EXERCISE REQUIREMENTS - The records that follow must be repeated exactly, except for their pictures.

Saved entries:
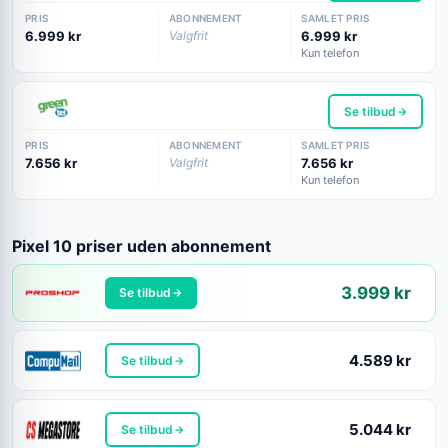
PRIS
ABONNEMENT
SAMLET PRIS
6.999 kr
Valgfrit
6.999 kr
Kun telefon
Se tilbud
PRIS
ABONNEMENT
SAMLET PRIS
7.656 kr
Valgfrit
7.656 kr
Kun telefon
Pixel 10 priser uden abonnement
3.999 kr
Se tilbud
4.589 kr
Se tilbud
5.044 kr
Se tilbud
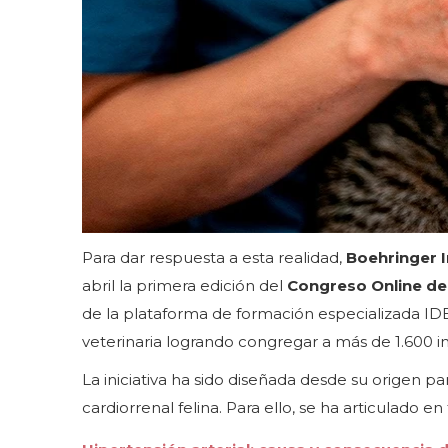
Para dar respuesta a esta realidad,
Boehringer 
abril la primera edición del
Congreso Online de 
de la plataforma de formación especializada IDE
veterinaria logrando congregar a más de 1.600 in
La iniciativa ha sido diseñada desde su origen pa
cardiorrenal felina. Para ello, se ha articulado 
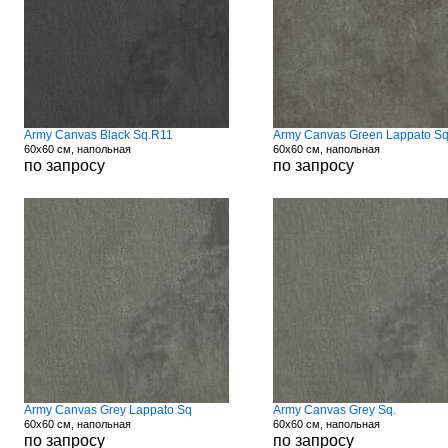
Army Canvas Black Sq.R11
Army Canvas Green Lappato S
60x60 см, напольная
60x60 см, напольная
по запросу
по запросу
Army Canvas Grey Lappato Sq
Army Canvas Grey Sq.
60x60 см, напольная
60x60 см, напольная
по запросу
по запросу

TASK OUTPUT -
PRIS
ABONNEMENT
SAMLET PRIS
6.999 kr
Valgfrit
6.999 kr
Kun telefon
Se tilbud
PRIS
ABONNEMENT
SAMLET PRIS
7.656 kr
Valgfrit
7.656 kr
Kun telefon
Pixel 10 priser uden abonnement
3.999 kr
Se tilbud
4.589 kr
Se tilbud
5.044 kr
Se tilbud
Para dar respuesta a esta realidad,
Boehringer 
abril la primera edición del
Congreso Online de 
de la plataforma de formación especializada IDE
veterinaria logrando congregar a más de 1.600 in
La iniciativa ha sido diseñada desde su origen pa
cardiorrenal felina. Para ello, se ha articulado 
Army Canvas Black Sq.R11
Army Canvas Green Lappato S
60x60 см, напольная
60x60 см, напольная
по запросу
по запросу
Army Canvas Grey Lappato Sq
Army Canvas Grey Sq.
60x60 см, напольная
60x60 см, напольная
по запросу
по запросу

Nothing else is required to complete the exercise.